31.05.2012

Coup de sifflet raciste dans le foot?


La réponse est non, selon une étude menée par le Département de psychologie de l’Université de Fribourg auprès d’un panel d’arbitres, de joueurs et de fans. Appelés à jouer les arbitres, ils ont dû juger de l’existence et de la gravité de fautes en visionnant des séquences ambiguës, confrontant des joueurs noirs et des joueurs blancs. Si les résultats indiquent bien une différenciation entre les deux, on ne peut pas parler d’un racisme explicite.


Photo: Thinkstock

On se souvient de la saison 2006 de Samuel Eto’o, attaquant de Barcelone. A peine touche-t-il le ballon qu’insultes racistes et projectiles fusent depuis le public. Décidé à abandonner le terrain, c’est entouré de ses coéquipiers qu’il termine un match victorieux et qu’il quitte le stade en adressant le V de victoire à la foule. Victoire sur le racisme et la bêtise humaine. Alors, pas de discrimination dans le foot, vraiment?
Le travail de recherche mené en collaboration par Pascal Wagner-Egger et Pascal Gygax, tous deux lecteurs au Département de psychologie, et Farfalla Ribordy, assistante diplômée au Département de médecine, a montré que les individus appelés à juger des fautes équivoques entre joueurs noirs et joueurs blancs font preuve d’une certaine différenciation, mais pas de racisme franc. Il semble donc que le racisme explicite vis-à-vis de certaines catégories de joueurs soit plus le fait d’une réaction de masse que celui d’un jugement individuel.

Différenciations nuancées

Un panel de 82 participants s’est vu soumettre une série de 64 séquences de jeu, présentant une action de jeu à la fois réaliste et ambiguë mettant en confrontation deux joueurs, de couleur de peau noire ou blanche. Ces séquences ont été montées à l’aide d’un jeu de console vidéo. Les participants pensaient que l’étude examinait la façon dont ils perçoivent les tacles en football. Dans un premier temps, chaque participant devait juger, très rapidement, s’il y avait faute ou non et, dans un second temps, estimer la gravité de cette faute sur une échelle de 1 à 4.

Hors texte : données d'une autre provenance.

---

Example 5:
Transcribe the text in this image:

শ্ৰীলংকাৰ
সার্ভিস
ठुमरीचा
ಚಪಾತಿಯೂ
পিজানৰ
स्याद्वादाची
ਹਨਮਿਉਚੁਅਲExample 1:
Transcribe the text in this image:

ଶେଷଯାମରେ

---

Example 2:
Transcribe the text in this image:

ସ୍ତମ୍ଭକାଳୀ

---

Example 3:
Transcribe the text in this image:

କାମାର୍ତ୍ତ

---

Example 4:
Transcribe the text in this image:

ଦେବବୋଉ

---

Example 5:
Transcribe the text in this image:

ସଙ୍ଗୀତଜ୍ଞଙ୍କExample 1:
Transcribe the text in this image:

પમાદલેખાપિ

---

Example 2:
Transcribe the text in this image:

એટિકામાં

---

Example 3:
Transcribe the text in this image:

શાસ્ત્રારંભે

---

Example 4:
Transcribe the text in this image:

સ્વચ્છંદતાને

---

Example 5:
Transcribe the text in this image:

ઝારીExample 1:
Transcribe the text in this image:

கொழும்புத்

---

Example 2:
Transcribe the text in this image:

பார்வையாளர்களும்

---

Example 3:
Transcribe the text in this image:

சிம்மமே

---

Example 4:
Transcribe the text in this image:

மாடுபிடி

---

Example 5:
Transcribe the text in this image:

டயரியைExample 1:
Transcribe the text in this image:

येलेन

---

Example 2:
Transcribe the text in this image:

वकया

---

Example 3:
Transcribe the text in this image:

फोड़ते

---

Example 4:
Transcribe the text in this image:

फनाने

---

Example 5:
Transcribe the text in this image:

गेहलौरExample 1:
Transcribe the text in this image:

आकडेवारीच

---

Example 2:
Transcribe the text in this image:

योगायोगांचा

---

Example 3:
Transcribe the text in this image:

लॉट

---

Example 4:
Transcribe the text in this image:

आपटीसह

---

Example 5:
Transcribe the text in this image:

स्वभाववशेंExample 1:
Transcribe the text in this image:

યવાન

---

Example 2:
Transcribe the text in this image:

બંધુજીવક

Le premier résultat montre que les gens identifient plus de fautes lorsque les situations confrontent deux joueurs d’une même ethnie. «Nous avons interprété cela comme un principe de précaution, les participants "sifflent" peut-être moins de fautes dans les situations interethniques afin d’éviter les conflits», explique Pascal Wagner-Egger. Le second résultat montre, quant à lui, que les personnes testées signalent plus rapidement une faute émanant d’un agresseur noir, surtout lorsque la victime est blanche. «Ceci pourrait être interprété comme une différenciation à l’encontre des joueurs noirs, ajoute le chercheur. Mais ce résultat est nuancé par le fait que la troisième mesure montre que les fautes dues à un agresseur blanc sont généralement jugées plus graves que les autres». Selon Pascal Gygax, ces résultats nuancés sont difficiles à interpréter: est-ce de l’antiracisme qui émerge dans un second temps, du politiquement correct ou une forme de compensation?

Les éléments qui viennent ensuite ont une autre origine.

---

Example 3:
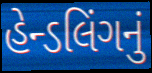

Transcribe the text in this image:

હેન્ડલિંગનું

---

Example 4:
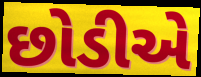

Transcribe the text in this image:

છોડીએ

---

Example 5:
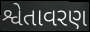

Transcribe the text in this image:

શ્વેતાવરણ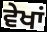
ਵੇਖਾਂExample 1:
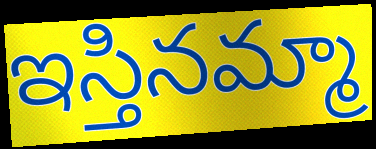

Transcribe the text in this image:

ఇస్తినమ్మా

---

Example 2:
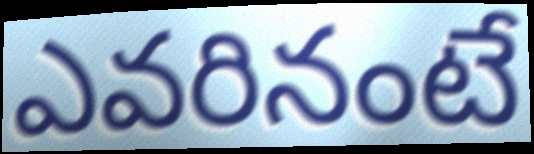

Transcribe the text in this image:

ఎవరినంటే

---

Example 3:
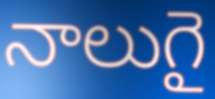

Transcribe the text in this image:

నాలుగై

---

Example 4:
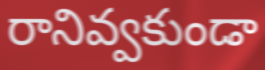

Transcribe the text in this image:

రానివ్వకుండా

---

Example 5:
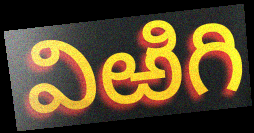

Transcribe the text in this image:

విఱిగి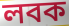
লবক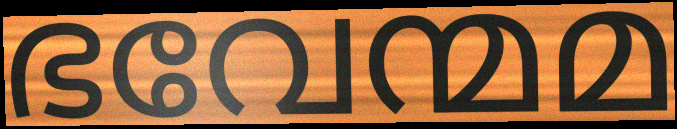
ഭവേന്മമ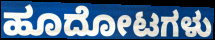
ಹೂದೋಟಗಳುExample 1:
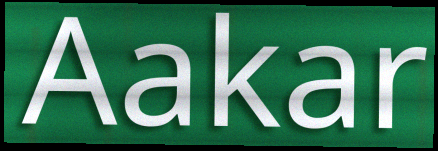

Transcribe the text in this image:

Aakar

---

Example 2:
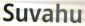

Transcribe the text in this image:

Suvahu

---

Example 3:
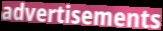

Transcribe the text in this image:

advertisements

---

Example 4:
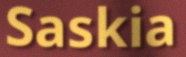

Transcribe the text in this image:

Saskia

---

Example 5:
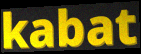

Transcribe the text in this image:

kabatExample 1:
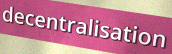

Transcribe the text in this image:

decentralisation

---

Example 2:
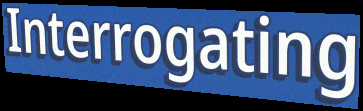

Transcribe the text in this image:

Interrogating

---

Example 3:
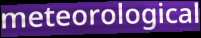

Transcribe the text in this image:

meteorological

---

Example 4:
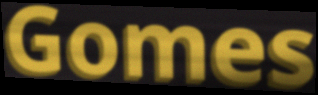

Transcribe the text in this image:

Gomes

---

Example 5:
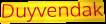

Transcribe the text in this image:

Duyvendak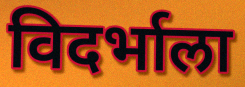
विदर्भाला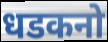
धडकनो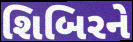
શિબિરને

Les résultats de ce travail ont été présentés à l’Association Suisse de Football (ASF) notamment et pourraient servir de base à des séances de coaching. Cette étude a été financée par la Commission fédérale du Sport. Le groupe de recherche tente aujourd’hui d’obtenir de nouveaux financements afin d’affiner ces résultats, d’étudier certains facteurs influents, comme les réactions du public, et bien sûr de trouver des moyens de pallier à ces différenciations.